[Saved data entries]
= = = =

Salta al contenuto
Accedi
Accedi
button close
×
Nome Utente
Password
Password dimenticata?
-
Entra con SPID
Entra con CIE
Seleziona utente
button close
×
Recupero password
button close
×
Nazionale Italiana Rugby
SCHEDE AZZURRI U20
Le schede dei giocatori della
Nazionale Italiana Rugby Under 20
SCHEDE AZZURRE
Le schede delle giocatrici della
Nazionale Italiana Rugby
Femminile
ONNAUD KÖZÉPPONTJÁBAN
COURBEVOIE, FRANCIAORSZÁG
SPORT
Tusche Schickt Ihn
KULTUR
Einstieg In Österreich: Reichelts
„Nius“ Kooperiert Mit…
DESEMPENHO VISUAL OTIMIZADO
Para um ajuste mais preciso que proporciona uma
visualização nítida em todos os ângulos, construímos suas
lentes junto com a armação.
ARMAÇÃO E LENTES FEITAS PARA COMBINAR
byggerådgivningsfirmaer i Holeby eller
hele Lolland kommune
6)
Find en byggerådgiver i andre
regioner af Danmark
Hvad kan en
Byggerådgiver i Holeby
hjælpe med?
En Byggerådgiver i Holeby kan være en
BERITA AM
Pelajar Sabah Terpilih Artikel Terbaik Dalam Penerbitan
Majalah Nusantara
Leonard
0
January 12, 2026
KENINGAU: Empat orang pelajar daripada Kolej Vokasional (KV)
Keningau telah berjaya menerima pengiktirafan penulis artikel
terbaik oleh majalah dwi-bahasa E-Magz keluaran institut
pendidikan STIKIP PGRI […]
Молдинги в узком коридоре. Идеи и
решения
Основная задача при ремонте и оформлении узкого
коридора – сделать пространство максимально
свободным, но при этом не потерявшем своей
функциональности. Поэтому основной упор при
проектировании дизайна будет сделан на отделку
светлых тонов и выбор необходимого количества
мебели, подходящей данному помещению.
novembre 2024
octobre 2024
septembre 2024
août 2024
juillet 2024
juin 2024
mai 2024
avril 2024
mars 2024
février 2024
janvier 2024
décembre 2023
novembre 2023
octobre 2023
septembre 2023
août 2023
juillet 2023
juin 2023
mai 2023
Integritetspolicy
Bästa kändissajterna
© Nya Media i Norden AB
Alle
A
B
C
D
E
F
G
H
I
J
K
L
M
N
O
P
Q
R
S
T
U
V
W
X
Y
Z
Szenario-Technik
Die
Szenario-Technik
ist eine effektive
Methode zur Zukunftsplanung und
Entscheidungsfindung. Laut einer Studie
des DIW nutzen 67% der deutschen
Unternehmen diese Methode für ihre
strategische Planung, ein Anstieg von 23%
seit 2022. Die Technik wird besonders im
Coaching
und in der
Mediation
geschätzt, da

= = = =

DIRECTIONS >> Output the data exactly, from the first line through the line that holds "hjælpe med?", so that no later line appears.

WRITTEN RESPONSE >>
Salta al contenuto
Accedi
Accedi
button close
×
Nome Utente
Password
Password dimenticata?
-
Entra con SPID
Entra con CIE
Seleziona utente
button close
×
Recupero password
button close
×
Nazionale Italiana Rugby
SCHEDE AZZURRI U20
Le schede dei giocatori della
Nazionale Italiana Rugby Under 20
SCHEDE AZZURRE
Le schede delle giocatrici della
Nazionale Italiana Rugby
Femminile
ONNAUD KÖZÉPPONTJÁBAN
COURBEVOIE, FRANCIAORSZÁG
SPORT
Tusche Schickt Ihn
KULTUR
Einstieg In Österreich: Reichelts
„Nius“ Kooperiert Mit…
DESEMPENHO VISUAL OTIMIZADO
Para um ajuste mais preciso que proporciona uma
visualização nítida em todos os ângulos, construímos suas
lentes junto com a armação.
ARMAÇÃO E LENTES FEITAS PARA COMBINAR
byggerådgivningsfirmaer i Holeby eller
hele Lolland kommune
6)
Find en byggerådgiver i andre
regioner af Danmark
Hvad kan en
Byggerådgiver i Holeby
hjælpe med?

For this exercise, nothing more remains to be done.